Further down are entries; set down exactly and only the lines from the one with "potted plant: present" up to and including the one with "coffee table: none", dropping each picture.
Top of DATA SECTION
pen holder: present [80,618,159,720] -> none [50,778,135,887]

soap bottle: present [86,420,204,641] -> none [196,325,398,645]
Bottom of DATA SECTION
Top of DATA SECTION
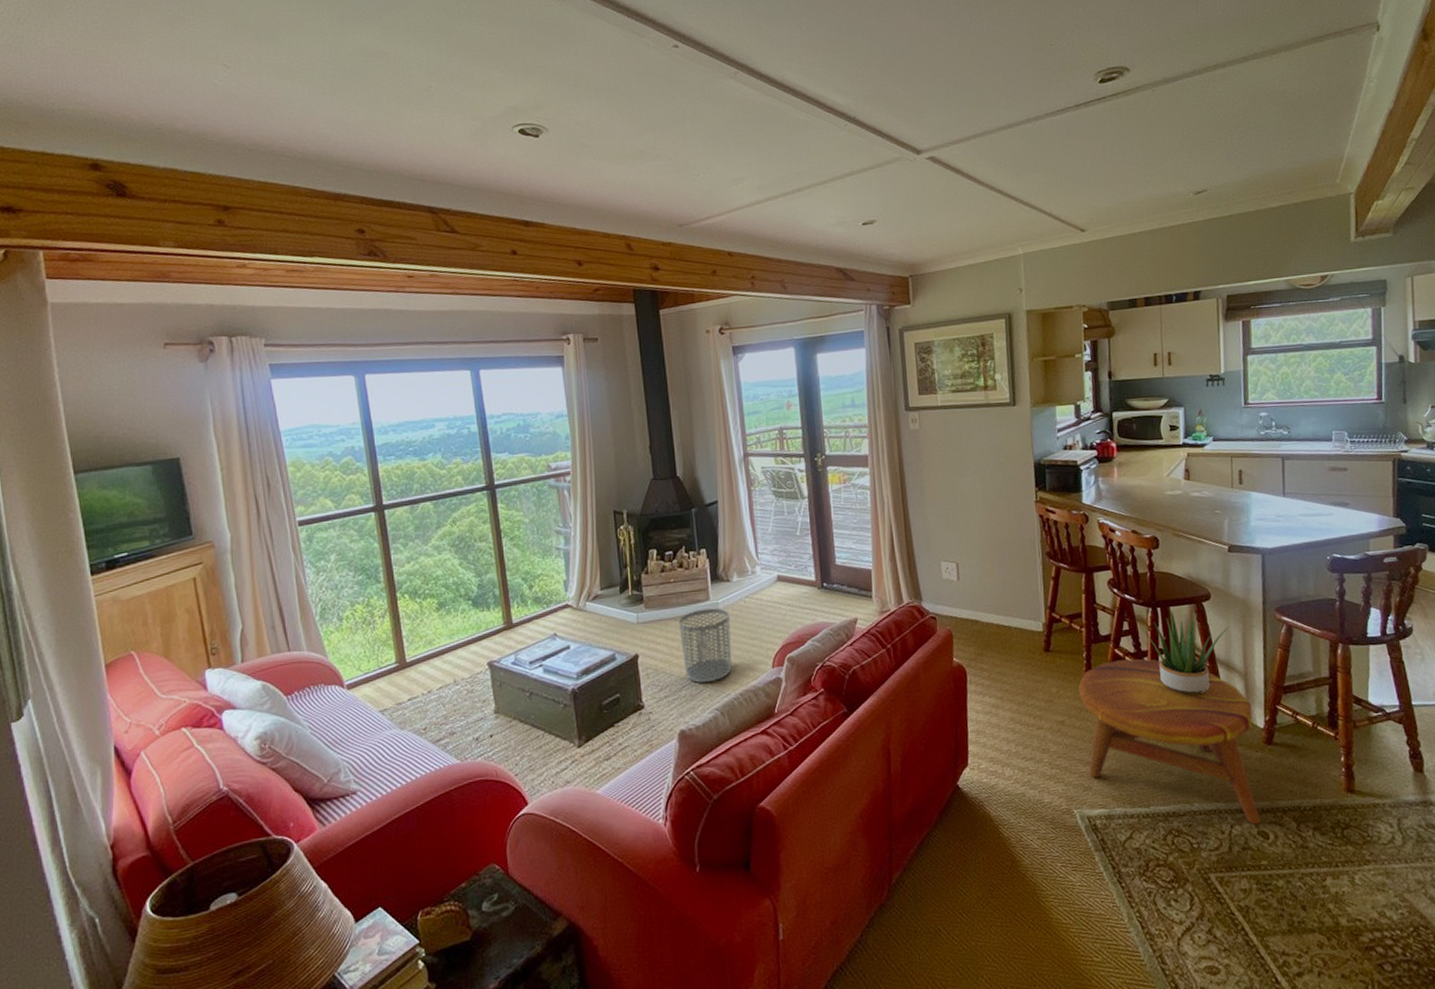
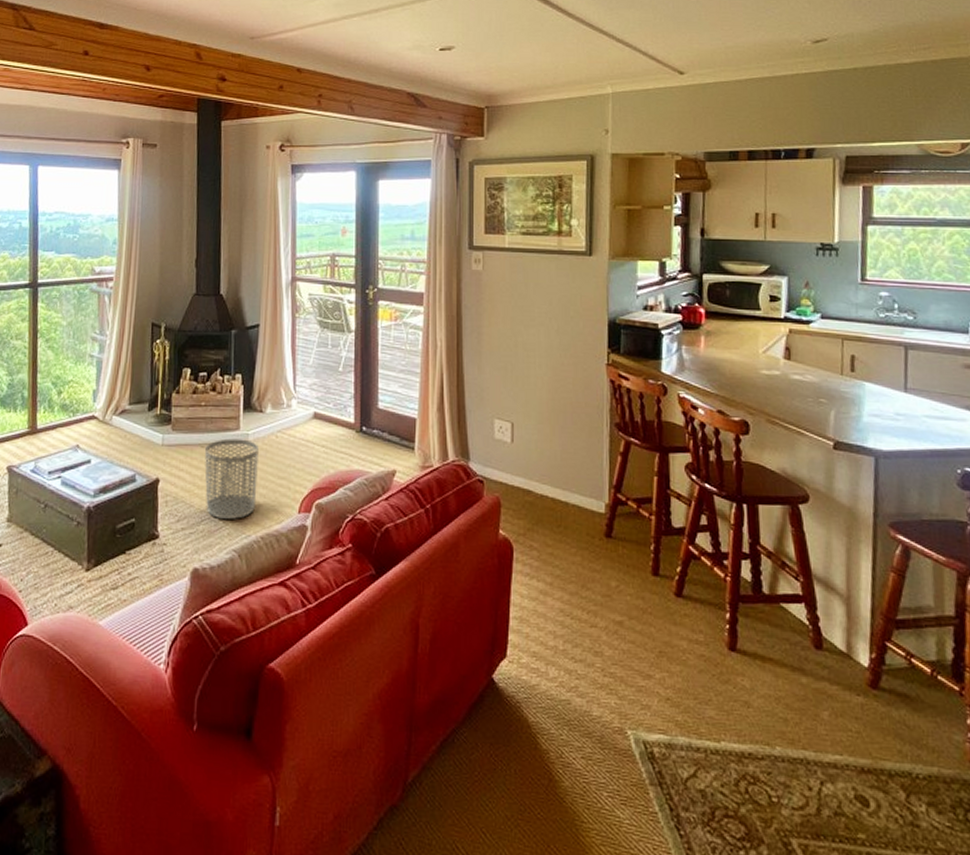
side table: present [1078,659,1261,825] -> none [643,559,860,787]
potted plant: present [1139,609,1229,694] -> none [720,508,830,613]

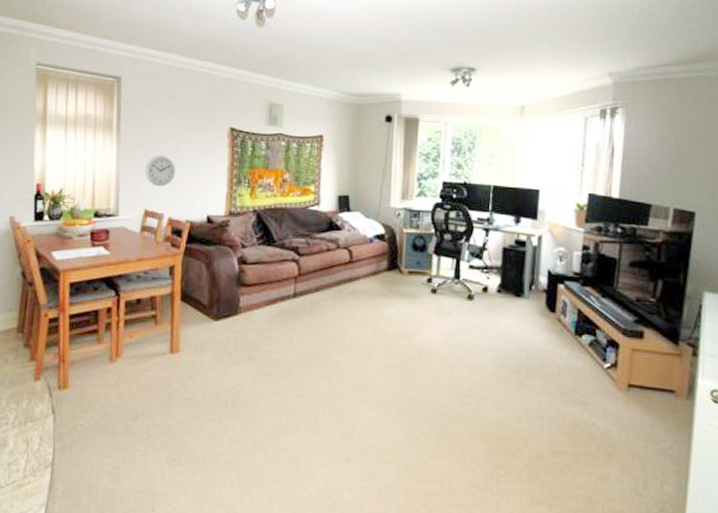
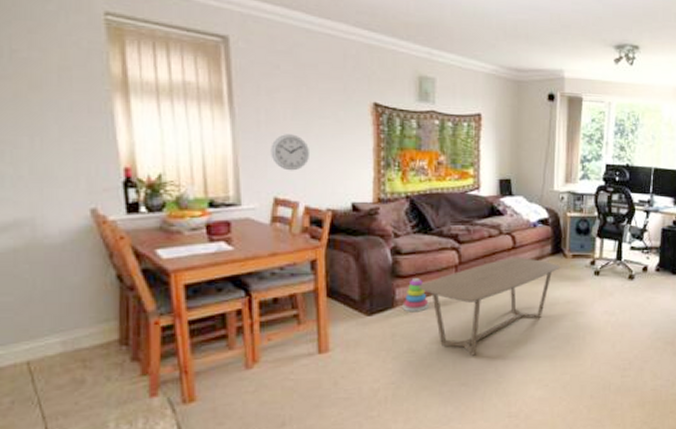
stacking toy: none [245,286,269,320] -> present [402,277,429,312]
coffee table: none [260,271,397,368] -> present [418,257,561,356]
Bottom of DATA SECTION
COMPLETED EXERCISE>
potted plant: present [1139,609,1229,694] -> none [720,508,830,613]

stacking toy: none [245,286,269,320] -> present [402,277,429,312]
coffee table: none [260,271,397,368] -> present [418,257,561,356]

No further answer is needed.